*Oct 21, 2010 (Dow Jones Commodities News via Comtex) -- *By Devon Maylie

Of DOW <http://futures.tradingcharts.com/chart/DJ/M> JONES NEWSWIRES

LONDON (Dow Jones)--Stainless steel imports, largely from Asia, are more
than double from last year and continue to tick higher each month and that
will force European producers, already struggling with overcapacity, to
become more cost competitive, Finnish stainless steel producer Outokumpu Oyj
(OUT1V.HE) said Thursday.

"Imports are increasing from month to month," an Outokumpu spokeswoman told
Dow Jones Newswires. "U.S. dollar weakness makes Asian exports less
expensive."

Overall imports are near the high reached in 2006-2007 after slumping last
year due to a general drop in global demand.

"What is different now is that we didn't have an overcapacity problem in
2007, as we do now; then we had a shortage of material," the spokeswoman
said. "We will have to take care of our cost competitiveness."

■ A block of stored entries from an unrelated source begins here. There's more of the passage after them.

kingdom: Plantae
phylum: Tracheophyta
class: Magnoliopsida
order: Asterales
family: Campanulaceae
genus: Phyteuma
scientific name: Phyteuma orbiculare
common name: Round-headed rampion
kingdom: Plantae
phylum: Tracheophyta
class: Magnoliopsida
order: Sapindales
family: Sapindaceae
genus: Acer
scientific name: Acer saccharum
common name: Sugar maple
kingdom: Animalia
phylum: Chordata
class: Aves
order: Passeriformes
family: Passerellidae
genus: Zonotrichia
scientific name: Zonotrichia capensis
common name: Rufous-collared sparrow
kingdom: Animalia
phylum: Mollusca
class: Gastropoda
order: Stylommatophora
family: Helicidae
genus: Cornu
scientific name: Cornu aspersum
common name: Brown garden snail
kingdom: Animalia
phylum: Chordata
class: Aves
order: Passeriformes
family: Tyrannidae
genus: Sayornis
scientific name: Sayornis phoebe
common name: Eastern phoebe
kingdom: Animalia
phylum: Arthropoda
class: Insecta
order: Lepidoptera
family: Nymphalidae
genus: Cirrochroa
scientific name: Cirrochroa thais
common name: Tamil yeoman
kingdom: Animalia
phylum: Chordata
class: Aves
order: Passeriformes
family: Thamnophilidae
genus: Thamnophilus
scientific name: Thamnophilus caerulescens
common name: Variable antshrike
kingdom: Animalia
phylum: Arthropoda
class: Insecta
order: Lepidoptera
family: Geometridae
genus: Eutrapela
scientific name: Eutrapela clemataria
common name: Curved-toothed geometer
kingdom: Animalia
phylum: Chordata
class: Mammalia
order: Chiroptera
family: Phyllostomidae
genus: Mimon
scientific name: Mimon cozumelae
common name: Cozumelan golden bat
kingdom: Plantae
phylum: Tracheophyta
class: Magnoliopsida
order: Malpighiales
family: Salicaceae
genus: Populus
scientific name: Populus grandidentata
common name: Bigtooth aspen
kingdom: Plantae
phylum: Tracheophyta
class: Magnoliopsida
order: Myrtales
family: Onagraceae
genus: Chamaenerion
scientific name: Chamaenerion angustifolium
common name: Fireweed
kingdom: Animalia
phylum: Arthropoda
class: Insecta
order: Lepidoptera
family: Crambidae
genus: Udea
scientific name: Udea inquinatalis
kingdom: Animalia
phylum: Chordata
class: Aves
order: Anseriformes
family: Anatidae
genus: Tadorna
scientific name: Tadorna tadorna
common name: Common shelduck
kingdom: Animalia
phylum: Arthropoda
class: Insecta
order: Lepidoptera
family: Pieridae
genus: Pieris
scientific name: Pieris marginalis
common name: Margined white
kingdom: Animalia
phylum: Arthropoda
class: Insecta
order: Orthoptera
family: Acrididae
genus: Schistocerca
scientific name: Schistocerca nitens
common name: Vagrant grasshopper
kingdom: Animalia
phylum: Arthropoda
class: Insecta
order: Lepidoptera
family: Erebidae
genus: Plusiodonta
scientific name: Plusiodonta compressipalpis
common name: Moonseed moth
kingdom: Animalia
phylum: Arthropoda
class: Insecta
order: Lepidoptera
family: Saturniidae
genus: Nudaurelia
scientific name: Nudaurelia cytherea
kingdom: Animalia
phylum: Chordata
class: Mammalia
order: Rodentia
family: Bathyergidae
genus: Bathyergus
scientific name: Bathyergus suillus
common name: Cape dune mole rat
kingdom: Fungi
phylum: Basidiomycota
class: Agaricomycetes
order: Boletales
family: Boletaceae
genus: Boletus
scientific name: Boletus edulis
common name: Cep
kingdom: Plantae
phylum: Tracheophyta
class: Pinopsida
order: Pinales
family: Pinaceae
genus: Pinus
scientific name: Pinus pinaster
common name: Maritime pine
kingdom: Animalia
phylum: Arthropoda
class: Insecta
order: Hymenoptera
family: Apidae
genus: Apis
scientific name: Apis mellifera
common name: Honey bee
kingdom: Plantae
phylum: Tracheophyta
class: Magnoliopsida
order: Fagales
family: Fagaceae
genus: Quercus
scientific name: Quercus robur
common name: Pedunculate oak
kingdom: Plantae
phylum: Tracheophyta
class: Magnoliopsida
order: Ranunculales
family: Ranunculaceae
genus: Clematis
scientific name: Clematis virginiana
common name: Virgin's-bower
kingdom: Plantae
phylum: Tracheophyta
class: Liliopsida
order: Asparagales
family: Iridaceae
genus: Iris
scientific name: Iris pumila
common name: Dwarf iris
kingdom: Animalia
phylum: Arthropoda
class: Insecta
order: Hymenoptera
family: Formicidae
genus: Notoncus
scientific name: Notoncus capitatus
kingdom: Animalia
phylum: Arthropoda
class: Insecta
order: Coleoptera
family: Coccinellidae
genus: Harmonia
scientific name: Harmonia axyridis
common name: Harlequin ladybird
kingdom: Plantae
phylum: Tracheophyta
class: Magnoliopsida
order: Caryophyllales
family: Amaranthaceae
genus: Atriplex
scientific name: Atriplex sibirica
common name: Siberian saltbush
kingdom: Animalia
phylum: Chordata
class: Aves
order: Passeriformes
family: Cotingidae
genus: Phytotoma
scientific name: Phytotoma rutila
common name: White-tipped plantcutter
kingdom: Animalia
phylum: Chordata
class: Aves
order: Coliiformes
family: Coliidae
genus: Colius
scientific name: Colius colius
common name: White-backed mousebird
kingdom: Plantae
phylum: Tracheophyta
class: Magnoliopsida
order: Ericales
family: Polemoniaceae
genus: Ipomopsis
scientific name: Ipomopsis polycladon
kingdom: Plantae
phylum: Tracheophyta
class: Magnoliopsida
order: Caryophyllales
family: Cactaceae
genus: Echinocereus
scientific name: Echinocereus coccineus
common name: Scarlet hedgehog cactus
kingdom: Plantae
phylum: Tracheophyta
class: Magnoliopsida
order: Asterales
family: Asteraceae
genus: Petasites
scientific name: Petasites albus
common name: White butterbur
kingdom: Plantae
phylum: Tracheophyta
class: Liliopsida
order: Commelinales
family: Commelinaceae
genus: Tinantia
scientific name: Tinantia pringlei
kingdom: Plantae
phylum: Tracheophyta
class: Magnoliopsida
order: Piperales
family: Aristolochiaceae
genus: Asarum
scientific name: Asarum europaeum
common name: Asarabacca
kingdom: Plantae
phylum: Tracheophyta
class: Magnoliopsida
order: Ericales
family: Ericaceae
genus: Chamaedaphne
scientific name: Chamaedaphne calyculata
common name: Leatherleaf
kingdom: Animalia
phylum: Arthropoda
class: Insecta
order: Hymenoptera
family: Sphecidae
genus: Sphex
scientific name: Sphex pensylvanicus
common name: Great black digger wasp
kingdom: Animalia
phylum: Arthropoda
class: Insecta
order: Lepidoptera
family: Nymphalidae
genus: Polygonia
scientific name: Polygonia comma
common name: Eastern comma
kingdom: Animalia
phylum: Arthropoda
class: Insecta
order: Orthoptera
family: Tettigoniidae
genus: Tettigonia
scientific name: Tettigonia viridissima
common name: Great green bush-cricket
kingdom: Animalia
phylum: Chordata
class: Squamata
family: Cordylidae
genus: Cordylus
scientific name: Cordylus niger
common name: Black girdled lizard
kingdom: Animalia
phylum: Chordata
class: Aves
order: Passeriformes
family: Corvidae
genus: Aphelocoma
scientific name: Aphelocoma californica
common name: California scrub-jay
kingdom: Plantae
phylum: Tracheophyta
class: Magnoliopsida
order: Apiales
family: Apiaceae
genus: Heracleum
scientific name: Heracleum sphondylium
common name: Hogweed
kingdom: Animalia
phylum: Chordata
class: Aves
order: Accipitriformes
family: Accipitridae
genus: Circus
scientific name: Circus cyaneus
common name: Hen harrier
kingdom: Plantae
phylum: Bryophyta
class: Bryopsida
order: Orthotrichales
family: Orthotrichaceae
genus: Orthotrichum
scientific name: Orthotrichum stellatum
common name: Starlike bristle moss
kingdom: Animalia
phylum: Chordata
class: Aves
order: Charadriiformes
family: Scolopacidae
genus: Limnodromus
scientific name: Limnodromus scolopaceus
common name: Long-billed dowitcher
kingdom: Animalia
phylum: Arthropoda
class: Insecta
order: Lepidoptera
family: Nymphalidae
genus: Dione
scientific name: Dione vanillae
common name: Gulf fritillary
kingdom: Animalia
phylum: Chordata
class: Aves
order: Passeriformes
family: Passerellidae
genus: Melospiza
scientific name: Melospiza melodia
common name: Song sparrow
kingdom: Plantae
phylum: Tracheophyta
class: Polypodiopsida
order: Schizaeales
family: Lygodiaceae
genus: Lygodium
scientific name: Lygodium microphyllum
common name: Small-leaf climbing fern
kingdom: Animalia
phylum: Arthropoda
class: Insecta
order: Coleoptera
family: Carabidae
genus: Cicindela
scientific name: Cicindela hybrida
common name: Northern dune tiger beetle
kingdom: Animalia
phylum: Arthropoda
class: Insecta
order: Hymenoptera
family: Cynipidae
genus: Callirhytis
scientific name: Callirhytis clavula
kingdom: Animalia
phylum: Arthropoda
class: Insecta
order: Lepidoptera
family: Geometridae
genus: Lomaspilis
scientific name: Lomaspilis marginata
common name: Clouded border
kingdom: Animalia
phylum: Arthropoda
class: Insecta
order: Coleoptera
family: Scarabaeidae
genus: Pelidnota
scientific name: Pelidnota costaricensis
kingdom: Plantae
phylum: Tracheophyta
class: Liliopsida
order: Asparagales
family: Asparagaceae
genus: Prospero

Stainless steel producers have struggled in Europe. The market is shared
roughly equal by Outokumpu, ArcelorMittal (MT), ThyssenKrupp AG (TKA.XE) and
Acerinox SA. Imports account for the equivalent of about one of those
producers right now, Outokumpu said.

Outokumpu is currently operating at 75% of capacity.

Overcapacity in Europe is forcing companies to make changes. In July
ArcelorMittal said it was assessing spinning its stainless steel division
off as a separate entity. Analysts said market consolidation is necessary
but it has yet to happen.

Outokumpu said it's focusing on costs and taking efforts to reduce them. For
example, it has a stake in the Finnish Fennovoima nuclear power project.

"In energy we have long-term initiatives ," the company said. "We don't see
why the Chinese should have a natural competitive advantage."